Еще и Мария Валевская, любовница Бонапарта, подливала масла в огонь. Её любовь к современному Александру Македонскому оказалась очень корыстной, этой горячей полячке было нужно только одно: свобода её любимой Польши. Она буквально требовала от Наполеона что бы тот встал и превратился в того потрясателя вселенной которым был до злополучного Ваграма.
Добилась она только того, что прибывший на аудиенцию к Бонапарту Мюрат просто выкинул её прочь из спальни императора, когда Валевская устроила Бонапарту очередной концерт. К сожалению, для полячки она решила это сделать в присутствии лучшего кавалериста Франции. Тот не зря был чуть ли не самым решительным человеком в армии Наполеона.
Когда двери спальни Бонапарта закрылись перед носом Валевской, она буквально набросилась на Мюрата:
— Месье, вы хоть и маршал Франции, но Бонапарт с вас шкуру спустит, если вы не пустите меня обратно! Вы хоть понимаете кто перед вами?
— Да, понимаю. Польская шлюха, которая залезла в постель императора, и которая своими истериками мешает ему выздороветь.
— Да как ты смеешь мужлан!
— Мадам, еще одно слово и вы под конвоем отправитесь в ту польскую дыру, где император вас подобрал, Краков что ли.
— Я этого так не оставлю, — сказала Валевская и удалилась.

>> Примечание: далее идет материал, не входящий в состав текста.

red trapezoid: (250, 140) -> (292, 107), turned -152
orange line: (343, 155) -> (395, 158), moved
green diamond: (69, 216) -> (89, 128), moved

Эта сцена разворачивалась при маршале Ланне, который, не стесняясь, смеялся в голос.
— Вот уж не думал что его величество король Неаполя такая грубая сволочь, не пускает любящую женщину к постели мужчины.
— Не тебе говорить о грубости. Не был бы ты маршалом Франции, давно бы за твой длинный язык тебя бы удавили в какой-нибудь подворотне.